Yuto Nakamura 1 , Shunbun Kita 1 , 2 , ∗ , Yoshimitsu Tanaka 1 , Shiro Fukuda 1 , Yoshinari Obata 1 , Tomonori Okita 1 , Hiroyuki Nishida 3 , 4 , Yuki Takahashi 5 , Yusuke Kawachi 1 , Yuri Tsugawa-Shimizu 1 , Yuya Fujishima 1 , Hitoshi Nishizawa 1 , Yoshinobu Takakura 5 , Shigeru Miyagawa 6 , Yoshiki Sawa 6 , 7 , Norikazu Maeda 1 , 8 , Iichiro Shimomura 1
10 July 2020
Mesenchymal stem/stromal cells (MSCs) are cultured adult stem cells that originally reside in virtually all tissues, and the gain of MSCs by transplantation has become the leading form of cell therapy in various diseases. However, there is limited knowledge on the alteration of its efficacy by factors in recipients. Here, we report that the cardioprotective properties of intravenously injected MSCs in a mouse model of pressure-overload heart failure largely depend on circulating adiponectin, an adipocyte-secreted factor. The injected MSCs exert their function through exosomes, extracellular vesicles of endosome origin. Adiponectin stimulated exosome biogenesis and secretion through binding to T-cadherin, a unique glycosylphosphatidylinositol-anchored cadherin, on MSCs. A pharmacological or adenovirus-mediated genetic increase in plasma adiponectin enhanced the therapeutic efficacy of MSCs. Our findings provide novel insights into the importance of adiponectin in mesenchymal-progenitor-mediated organ protections.

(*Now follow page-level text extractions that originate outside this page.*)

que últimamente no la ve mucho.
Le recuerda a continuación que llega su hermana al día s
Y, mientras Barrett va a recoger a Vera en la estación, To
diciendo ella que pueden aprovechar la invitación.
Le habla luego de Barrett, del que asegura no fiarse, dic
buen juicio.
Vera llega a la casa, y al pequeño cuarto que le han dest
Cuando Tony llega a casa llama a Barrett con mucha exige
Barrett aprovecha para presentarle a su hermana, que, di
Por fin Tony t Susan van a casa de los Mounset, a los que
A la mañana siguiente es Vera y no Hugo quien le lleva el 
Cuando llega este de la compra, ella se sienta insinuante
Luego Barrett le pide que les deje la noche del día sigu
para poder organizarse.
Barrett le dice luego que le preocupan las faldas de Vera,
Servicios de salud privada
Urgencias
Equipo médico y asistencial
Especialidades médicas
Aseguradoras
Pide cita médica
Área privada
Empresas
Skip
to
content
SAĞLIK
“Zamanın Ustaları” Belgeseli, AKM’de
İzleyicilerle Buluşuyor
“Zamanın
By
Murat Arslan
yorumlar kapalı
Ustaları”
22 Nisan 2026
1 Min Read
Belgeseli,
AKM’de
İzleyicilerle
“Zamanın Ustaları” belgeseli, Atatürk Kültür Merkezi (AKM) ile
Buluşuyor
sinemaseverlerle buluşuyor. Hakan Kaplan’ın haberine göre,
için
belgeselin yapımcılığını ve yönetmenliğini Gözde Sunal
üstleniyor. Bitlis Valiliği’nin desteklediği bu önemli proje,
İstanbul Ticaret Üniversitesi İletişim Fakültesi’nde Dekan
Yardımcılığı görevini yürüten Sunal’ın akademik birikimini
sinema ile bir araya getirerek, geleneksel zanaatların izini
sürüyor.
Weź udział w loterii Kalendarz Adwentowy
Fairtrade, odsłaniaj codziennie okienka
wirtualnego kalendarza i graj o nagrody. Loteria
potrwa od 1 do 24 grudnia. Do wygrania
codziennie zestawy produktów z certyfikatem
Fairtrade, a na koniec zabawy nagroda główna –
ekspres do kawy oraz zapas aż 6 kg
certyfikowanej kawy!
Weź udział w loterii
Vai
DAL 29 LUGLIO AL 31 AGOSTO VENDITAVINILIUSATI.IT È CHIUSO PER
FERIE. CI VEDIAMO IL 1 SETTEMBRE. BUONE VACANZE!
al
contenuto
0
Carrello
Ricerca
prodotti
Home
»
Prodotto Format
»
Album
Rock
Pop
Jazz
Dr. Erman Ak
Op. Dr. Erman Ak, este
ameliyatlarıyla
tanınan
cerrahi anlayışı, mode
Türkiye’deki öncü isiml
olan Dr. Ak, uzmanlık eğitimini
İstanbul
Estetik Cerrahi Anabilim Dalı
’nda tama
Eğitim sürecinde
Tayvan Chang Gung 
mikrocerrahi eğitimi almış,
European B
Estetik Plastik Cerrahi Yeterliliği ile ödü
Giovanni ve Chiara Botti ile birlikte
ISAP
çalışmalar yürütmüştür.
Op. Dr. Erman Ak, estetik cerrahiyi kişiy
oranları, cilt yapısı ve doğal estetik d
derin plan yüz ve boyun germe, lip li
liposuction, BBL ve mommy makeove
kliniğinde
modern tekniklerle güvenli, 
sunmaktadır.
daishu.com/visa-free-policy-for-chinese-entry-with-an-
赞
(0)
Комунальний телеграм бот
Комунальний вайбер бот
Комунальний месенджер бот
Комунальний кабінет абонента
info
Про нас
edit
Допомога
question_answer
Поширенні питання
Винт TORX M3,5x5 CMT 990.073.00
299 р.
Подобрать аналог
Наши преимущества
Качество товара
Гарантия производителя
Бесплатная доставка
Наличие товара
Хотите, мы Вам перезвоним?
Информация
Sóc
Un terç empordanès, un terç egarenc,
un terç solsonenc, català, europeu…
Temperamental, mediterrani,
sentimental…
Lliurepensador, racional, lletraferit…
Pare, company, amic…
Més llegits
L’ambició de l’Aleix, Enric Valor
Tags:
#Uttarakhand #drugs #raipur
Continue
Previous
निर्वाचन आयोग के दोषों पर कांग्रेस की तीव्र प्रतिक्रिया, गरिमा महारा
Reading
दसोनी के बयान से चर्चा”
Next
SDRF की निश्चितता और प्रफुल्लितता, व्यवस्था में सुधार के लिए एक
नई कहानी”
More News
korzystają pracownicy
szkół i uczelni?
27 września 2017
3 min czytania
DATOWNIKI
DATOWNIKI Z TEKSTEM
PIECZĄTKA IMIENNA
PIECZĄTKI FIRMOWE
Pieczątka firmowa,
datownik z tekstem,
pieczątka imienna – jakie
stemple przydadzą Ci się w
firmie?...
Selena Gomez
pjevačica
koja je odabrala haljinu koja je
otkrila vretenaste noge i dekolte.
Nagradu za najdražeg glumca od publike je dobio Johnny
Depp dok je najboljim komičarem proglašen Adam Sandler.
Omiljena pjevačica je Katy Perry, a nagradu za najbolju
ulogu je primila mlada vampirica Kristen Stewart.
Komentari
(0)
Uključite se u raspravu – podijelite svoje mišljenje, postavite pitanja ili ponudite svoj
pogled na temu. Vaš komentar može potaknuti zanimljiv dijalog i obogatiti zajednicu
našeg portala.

Mesenchymal stem/stromal cell (MSC) therapies are emergently under development for various diseases such as heart failure and also acute respiratory distress syndrome (ARDS) evoked by COVID-19 infections. Nakamura et al. uncovered the importance of adiponectin in the circulation and T-cadherin in human adipose-derived MSCs to enhance exosome synthesis reading to treat a heart failure model.